**Exercise passage**
####
Objective: Our objective was to investigate the interactions between common polymorphisms in ABCB1, CYP3A4, and CYP3A5 genes and the lipid-lowering efficacy and safety of the 3-hydroxy-3-methylglutaryl-coenzyme A reductase inhibitor simvastatin.
Methods: One hundred sixteen hypercholesterolemic patients were prospectively screened by physical examination, medical history, and clinical laboratory evaluation and were included in this study. Subjects entering the study were treated with 20 mg/d simvastatin. Plasma lipid and lipoprotein levels were measured before treatment, after 2 months of treatment, and after 6 months of treatment. Ninety-nine patients completed the 6-month follow-up and were included in the association analysis for treatment efficacy. Seventeen subjects who had adverse drug reactions (ADRs) to simvastatin (ADR group) could not complete the 6-month follow-up and were included in the association analyses for safety. Myalgia was observed in 15 of 17 subjects and was the only ADR included in the association analyses, but other common ADRs were also observed. Myalgia was defined as proximal or diffuse muscle pain, tenderness, or weakness, or both pain and weakness, with normal or slightly increased serum creatine phosphokinase levels. ABCB1 (1236C>T, 2677G>A/T, and 3435C>T), CYP3A4 (-392A>G), and CYP3A5 (6986A>G) allele variants were determined by polymerase chain reaction and restriction mapping.
####
**Excerpted records**
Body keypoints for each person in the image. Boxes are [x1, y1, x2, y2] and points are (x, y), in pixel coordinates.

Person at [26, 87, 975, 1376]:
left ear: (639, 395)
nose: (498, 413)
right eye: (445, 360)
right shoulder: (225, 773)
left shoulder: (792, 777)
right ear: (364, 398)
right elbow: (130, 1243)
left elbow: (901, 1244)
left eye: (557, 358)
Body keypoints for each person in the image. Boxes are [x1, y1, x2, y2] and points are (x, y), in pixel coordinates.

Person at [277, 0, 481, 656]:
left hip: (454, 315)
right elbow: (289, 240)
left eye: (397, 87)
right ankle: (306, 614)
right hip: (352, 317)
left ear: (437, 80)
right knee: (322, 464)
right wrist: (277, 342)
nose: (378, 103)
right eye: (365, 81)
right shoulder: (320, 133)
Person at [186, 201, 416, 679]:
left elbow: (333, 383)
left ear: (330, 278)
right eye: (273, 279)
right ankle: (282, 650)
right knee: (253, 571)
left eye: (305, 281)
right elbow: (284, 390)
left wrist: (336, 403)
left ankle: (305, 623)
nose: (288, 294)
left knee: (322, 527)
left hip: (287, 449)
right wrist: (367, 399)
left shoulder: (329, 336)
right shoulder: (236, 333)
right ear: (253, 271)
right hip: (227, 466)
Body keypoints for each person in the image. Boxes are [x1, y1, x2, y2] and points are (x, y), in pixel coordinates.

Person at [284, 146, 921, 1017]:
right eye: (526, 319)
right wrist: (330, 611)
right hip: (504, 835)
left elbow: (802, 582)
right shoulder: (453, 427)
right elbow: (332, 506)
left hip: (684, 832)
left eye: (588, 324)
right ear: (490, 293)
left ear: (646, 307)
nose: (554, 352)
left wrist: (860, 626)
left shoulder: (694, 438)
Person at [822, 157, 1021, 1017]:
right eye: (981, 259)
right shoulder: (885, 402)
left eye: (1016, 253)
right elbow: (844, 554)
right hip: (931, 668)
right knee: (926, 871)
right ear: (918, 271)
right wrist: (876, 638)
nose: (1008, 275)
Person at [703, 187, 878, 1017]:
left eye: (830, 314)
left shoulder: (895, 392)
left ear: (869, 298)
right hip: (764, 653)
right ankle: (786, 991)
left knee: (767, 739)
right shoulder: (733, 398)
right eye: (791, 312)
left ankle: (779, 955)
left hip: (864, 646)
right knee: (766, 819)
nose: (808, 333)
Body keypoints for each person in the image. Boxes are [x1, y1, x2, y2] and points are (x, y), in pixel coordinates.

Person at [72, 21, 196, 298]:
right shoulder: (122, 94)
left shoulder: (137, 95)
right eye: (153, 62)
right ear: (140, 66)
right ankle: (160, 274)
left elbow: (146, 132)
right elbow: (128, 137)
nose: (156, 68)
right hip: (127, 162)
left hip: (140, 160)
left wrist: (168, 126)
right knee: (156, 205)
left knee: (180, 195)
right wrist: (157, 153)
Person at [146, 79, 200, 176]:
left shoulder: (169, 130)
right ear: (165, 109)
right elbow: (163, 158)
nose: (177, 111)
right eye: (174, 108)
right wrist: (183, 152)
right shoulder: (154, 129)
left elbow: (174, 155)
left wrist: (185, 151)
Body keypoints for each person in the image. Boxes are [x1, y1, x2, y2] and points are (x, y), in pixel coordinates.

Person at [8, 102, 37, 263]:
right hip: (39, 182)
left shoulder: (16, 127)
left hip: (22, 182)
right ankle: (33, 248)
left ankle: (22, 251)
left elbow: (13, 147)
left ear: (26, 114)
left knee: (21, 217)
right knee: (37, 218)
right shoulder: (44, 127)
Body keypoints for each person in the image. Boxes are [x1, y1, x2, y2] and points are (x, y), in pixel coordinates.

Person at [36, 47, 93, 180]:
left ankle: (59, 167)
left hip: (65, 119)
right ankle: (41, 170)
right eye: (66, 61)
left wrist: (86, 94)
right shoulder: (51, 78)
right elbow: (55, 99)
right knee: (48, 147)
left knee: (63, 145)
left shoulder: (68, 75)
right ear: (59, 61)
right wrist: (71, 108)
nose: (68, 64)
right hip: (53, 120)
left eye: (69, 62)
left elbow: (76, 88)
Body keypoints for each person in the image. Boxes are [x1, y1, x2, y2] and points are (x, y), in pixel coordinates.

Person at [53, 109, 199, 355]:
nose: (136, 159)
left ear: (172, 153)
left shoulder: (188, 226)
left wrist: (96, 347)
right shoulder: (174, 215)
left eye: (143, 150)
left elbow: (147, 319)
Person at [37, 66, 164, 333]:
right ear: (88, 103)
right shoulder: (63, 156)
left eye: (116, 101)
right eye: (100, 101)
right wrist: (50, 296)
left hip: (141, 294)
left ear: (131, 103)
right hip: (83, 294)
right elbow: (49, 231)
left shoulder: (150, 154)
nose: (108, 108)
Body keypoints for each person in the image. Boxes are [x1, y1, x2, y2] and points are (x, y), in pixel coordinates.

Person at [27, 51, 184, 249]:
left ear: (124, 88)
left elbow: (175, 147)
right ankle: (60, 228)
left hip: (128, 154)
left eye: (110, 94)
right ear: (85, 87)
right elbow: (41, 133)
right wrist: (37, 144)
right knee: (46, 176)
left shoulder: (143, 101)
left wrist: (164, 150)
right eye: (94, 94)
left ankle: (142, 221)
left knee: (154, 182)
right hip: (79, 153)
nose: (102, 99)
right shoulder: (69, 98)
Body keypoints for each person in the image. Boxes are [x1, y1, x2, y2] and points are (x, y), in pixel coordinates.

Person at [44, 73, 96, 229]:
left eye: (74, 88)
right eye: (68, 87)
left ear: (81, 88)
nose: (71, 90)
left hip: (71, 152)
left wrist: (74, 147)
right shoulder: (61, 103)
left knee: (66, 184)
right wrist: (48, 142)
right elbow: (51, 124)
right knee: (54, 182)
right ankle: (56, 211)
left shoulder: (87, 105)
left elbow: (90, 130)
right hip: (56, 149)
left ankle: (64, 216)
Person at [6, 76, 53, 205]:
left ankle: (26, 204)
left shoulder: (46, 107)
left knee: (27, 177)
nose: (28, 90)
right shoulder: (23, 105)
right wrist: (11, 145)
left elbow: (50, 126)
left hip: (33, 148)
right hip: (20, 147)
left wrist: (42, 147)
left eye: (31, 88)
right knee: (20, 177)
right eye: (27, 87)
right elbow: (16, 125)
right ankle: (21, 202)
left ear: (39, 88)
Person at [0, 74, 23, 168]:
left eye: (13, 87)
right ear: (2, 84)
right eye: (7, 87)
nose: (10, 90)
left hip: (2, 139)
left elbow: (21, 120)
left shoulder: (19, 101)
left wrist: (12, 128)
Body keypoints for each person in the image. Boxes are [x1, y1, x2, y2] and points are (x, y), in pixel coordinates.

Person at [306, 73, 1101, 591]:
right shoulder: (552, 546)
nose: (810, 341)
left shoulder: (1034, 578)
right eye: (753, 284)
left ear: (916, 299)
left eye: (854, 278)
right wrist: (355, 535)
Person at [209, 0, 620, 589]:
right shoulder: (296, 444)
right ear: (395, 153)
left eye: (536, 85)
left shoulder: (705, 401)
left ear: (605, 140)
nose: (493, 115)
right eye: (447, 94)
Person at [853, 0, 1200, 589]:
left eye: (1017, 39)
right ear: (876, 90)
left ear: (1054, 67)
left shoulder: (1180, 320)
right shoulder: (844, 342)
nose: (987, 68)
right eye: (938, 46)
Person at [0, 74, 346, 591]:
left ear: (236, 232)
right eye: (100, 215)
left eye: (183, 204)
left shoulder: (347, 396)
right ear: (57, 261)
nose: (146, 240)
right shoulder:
####
**Exercise tasks**
A – According to the simvastatin study text, how many patients completed the 6-month follow-up?
B – Carry on the simvastatin study text from the point where it stops.
You can leave the entries aside.

**Responses to the tasks**
A – Ninety-nine patients completed the 6-month follow-up.

B –
Results: After adjustment for covariates, carriers of the ABCB1 1236T variant allele had a greater reduction in total cholesterol and low-density lipoprotein cholesterol with simvastatin treatment, as compared with homozygotes with the wild-type allele (-29.0% [95% confidence interval (CI), -25.9 to -32.5] versus -24.2% [95% CI, -19.0 to -29.3] [P = .042] and -39.6% [95% CI, -35.8 to -44.0] versus -33.8% [95% CI, -27.4 to -40.2] [P = .042], respectively). Similar results were observed for the 2677G>A/T polymorphism and haplotype data. The 1236T, 2677non-G, and 3435T alleles were less frequent in ADR cases than in the non-ADR group (P < .05 for all single-nucleotide polymorphisms). Haplotype analyses also demonstrated a reduction of the T-non-G-T haplotype frequency (20%) in patients in whom myalgia developed during simvastatin treatment, as compared with the non-ADR group (41.4%) (P = .03). No significant associations were observed between the CYP3A4 -392A>G and CYP3A5*3 allele variants and the efficacy or tolerability of simvastatin.
Conclusions: Our data suggest an association of ABCB1 gene polymorphisms and the efficacy and safety of simvastatin.